-- Records to use follows --

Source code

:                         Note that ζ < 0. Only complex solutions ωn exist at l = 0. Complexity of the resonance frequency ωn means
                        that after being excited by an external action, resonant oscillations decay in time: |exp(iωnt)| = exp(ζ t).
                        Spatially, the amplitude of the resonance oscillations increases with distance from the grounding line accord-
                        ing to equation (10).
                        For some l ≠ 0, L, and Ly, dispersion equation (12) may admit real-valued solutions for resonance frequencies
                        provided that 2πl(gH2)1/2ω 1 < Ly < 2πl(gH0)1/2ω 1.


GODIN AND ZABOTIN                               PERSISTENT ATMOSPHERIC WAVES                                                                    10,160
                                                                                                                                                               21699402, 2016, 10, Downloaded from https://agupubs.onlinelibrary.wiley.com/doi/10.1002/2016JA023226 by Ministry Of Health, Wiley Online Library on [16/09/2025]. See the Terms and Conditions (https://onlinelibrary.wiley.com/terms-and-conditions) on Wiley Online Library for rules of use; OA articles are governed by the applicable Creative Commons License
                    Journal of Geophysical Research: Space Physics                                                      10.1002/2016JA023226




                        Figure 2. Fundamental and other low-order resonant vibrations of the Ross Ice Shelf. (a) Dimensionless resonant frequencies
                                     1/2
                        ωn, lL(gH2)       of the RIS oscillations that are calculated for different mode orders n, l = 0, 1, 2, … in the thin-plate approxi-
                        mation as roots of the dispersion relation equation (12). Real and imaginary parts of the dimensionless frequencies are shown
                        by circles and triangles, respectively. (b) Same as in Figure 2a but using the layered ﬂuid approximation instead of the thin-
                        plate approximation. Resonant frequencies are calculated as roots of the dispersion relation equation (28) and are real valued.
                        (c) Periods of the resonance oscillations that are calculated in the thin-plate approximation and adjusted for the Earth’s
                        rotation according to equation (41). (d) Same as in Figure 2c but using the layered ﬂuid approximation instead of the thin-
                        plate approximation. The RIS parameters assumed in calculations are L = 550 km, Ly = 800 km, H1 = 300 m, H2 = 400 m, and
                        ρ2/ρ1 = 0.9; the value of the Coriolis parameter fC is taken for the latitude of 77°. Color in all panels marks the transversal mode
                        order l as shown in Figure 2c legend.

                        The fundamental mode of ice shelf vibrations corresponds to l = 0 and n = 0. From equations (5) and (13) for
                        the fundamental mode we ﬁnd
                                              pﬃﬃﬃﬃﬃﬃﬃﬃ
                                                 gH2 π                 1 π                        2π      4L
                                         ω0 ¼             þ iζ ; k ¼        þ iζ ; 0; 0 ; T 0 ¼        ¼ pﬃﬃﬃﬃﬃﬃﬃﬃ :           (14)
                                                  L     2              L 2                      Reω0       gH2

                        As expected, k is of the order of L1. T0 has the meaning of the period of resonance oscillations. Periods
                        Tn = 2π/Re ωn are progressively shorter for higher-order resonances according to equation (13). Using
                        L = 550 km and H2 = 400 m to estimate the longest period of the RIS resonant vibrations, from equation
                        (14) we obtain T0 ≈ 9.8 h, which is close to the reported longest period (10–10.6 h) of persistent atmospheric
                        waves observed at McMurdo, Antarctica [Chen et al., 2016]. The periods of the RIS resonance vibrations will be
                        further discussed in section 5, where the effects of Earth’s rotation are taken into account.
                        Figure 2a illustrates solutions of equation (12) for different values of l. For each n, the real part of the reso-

-- Records to use concluded --

## Problem to solve
Where a line of the listing includes the word "ﬂuid", add it to the tally, and give the final number and nothing more.

## Your solution
2